[Stored data entries]
/---

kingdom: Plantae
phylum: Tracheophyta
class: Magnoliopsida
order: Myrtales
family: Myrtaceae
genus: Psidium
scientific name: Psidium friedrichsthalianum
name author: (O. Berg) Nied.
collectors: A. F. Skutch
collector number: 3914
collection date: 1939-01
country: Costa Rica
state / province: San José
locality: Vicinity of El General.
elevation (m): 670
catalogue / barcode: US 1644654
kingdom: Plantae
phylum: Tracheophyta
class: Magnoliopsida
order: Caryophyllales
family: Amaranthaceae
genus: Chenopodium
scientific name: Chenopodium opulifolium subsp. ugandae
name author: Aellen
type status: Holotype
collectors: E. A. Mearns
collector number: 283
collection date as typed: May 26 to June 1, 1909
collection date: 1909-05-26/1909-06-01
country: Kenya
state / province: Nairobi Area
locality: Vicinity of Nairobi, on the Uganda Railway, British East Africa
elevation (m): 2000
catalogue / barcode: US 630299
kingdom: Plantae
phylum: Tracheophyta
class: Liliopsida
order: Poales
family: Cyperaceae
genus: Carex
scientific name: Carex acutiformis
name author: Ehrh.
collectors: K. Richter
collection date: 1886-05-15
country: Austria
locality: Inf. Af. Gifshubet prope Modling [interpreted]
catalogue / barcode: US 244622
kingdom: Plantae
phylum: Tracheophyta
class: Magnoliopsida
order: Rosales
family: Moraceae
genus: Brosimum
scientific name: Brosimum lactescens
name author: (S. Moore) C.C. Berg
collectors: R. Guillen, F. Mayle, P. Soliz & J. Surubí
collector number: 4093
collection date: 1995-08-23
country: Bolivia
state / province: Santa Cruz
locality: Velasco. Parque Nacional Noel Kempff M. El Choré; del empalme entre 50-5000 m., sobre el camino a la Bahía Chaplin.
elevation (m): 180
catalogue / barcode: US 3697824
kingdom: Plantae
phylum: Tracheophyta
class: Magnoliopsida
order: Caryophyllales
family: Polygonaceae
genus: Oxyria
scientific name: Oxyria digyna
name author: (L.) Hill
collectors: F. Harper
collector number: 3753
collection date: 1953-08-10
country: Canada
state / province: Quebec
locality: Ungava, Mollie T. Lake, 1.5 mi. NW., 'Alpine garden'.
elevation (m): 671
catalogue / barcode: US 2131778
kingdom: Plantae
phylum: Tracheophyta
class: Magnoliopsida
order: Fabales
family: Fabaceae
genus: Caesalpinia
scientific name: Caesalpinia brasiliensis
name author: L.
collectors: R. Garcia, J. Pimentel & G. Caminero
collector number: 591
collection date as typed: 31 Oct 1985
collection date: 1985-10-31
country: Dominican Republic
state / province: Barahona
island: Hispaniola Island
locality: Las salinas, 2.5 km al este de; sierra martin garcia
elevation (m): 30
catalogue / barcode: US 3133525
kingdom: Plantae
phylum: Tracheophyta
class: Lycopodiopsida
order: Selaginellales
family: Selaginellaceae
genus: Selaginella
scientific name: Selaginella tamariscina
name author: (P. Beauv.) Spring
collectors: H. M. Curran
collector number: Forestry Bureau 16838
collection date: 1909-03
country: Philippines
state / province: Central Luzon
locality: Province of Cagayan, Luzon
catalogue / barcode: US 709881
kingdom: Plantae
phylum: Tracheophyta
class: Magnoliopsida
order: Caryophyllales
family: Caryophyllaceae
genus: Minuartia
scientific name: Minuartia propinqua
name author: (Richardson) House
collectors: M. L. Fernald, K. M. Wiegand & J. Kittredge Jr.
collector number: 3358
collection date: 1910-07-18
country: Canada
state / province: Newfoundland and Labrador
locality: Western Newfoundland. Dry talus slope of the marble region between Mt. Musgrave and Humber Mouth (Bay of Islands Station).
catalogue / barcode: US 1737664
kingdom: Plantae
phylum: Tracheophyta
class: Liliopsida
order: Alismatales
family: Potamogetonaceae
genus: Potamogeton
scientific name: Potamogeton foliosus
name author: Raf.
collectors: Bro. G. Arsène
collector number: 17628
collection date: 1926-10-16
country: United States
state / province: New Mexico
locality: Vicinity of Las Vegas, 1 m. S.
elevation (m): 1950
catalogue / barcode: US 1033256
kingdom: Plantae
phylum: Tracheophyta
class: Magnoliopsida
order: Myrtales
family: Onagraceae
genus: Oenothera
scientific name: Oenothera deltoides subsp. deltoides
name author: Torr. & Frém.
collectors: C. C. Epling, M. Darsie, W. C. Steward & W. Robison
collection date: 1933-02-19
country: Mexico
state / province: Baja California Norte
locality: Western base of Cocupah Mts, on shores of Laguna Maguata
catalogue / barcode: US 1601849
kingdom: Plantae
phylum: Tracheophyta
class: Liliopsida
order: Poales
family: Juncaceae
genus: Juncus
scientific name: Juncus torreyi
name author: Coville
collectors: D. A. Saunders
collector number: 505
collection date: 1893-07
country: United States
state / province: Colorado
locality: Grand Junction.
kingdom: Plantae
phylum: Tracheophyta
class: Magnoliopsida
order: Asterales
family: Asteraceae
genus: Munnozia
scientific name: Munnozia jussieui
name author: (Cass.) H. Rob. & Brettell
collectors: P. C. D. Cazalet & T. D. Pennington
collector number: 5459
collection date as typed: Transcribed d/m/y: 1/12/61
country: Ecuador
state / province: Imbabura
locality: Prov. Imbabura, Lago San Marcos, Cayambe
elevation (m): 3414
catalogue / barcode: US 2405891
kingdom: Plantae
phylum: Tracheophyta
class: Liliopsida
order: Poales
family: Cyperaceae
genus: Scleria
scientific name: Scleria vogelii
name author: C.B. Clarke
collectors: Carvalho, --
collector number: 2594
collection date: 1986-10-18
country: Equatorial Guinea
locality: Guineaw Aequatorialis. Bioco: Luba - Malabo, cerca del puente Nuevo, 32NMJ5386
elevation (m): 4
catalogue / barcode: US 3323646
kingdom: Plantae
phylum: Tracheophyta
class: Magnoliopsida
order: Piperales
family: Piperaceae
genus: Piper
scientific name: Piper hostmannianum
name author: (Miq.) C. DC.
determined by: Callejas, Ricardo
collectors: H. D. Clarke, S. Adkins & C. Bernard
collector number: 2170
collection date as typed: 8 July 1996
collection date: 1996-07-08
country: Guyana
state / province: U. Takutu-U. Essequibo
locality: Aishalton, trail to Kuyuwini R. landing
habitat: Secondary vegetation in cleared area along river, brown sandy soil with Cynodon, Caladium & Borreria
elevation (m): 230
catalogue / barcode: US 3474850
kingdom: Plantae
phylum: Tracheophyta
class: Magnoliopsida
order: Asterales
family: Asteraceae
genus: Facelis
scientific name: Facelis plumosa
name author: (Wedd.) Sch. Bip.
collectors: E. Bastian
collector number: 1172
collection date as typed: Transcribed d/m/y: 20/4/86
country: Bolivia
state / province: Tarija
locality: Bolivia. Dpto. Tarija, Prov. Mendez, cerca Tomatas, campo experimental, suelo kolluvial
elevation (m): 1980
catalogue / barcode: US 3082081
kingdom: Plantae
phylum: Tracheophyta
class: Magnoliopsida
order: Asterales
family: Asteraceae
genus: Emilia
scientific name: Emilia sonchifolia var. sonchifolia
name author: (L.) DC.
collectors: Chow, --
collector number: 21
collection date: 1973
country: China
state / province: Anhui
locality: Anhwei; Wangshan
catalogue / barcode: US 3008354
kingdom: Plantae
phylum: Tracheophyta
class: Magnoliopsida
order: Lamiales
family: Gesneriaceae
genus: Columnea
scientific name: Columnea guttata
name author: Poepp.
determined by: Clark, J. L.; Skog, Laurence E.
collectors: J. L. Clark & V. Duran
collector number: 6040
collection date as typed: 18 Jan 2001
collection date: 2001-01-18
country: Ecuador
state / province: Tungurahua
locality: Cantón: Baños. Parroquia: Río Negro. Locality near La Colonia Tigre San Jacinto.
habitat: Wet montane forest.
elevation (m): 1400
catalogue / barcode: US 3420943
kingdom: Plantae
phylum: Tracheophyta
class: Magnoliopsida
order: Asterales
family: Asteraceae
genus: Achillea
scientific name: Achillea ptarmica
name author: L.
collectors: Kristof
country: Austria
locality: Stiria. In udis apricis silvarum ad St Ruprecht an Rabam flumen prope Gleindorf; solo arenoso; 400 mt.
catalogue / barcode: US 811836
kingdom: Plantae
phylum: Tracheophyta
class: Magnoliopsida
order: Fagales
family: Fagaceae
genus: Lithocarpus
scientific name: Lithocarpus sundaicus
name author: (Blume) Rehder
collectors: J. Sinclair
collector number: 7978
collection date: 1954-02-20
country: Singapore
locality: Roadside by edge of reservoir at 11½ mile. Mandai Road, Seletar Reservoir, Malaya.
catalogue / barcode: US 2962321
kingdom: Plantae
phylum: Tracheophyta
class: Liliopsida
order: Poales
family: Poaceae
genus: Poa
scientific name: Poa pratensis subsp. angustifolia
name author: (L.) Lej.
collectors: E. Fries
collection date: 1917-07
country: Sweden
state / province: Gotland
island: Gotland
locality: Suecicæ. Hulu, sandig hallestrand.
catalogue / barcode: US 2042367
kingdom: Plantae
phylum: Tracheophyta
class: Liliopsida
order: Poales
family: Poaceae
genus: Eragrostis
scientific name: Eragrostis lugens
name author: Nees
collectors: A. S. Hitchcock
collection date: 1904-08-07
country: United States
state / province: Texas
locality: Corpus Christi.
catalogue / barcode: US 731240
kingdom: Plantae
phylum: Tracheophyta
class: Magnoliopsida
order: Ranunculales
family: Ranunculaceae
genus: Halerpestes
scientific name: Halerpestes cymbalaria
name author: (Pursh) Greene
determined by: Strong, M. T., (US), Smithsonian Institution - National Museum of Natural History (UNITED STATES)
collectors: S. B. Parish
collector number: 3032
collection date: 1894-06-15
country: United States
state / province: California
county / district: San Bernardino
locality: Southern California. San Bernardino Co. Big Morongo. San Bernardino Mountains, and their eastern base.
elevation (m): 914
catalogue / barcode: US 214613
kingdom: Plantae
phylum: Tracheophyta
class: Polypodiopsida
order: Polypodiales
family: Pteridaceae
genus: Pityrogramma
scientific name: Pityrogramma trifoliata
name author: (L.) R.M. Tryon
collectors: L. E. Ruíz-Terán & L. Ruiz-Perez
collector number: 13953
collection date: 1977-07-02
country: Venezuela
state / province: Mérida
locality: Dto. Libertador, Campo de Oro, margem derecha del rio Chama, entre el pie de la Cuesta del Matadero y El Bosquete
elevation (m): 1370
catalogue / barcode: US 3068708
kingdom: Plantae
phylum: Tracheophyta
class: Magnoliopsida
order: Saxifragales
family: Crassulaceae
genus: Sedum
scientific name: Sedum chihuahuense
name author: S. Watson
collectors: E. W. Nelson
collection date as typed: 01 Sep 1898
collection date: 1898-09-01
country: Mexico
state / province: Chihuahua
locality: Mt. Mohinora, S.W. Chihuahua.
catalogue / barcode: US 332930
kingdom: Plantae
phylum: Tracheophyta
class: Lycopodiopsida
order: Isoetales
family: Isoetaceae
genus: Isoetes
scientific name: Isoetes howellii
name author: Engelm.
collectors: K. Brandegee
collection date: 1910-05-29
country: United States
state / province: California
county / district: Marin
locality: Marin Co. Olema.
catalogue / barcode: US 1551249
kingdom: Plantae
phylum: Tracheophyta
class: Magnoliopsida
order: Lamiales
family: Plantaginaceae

\---

▸ Given problem
Output the part of the data that runs from its first line through the line containing "collection date: 1939-01" as a Markdown table with the columns Number and Data line, one row per line with blank lines left out.

▸ Finished exercise
| Number | Data line |
|---|---|
| 1 | kingdom: Plantae |
| 2 | phylum: Tracheophyta |
| 3 | class: Magnoliopsida |
| 4 | order: Myrtales |
| 5 | family: Myrtaceae |
| 6 | genus: Psidium |
| 7 | scientific name: Psidium friedrichsthalianum |
| 8 | name author: (O. Berg) Nied. |
| 9 | collectors: A. F. Skutch |
| 10 | collector number: 3914 |
| 11 | collection date: 1939-01 |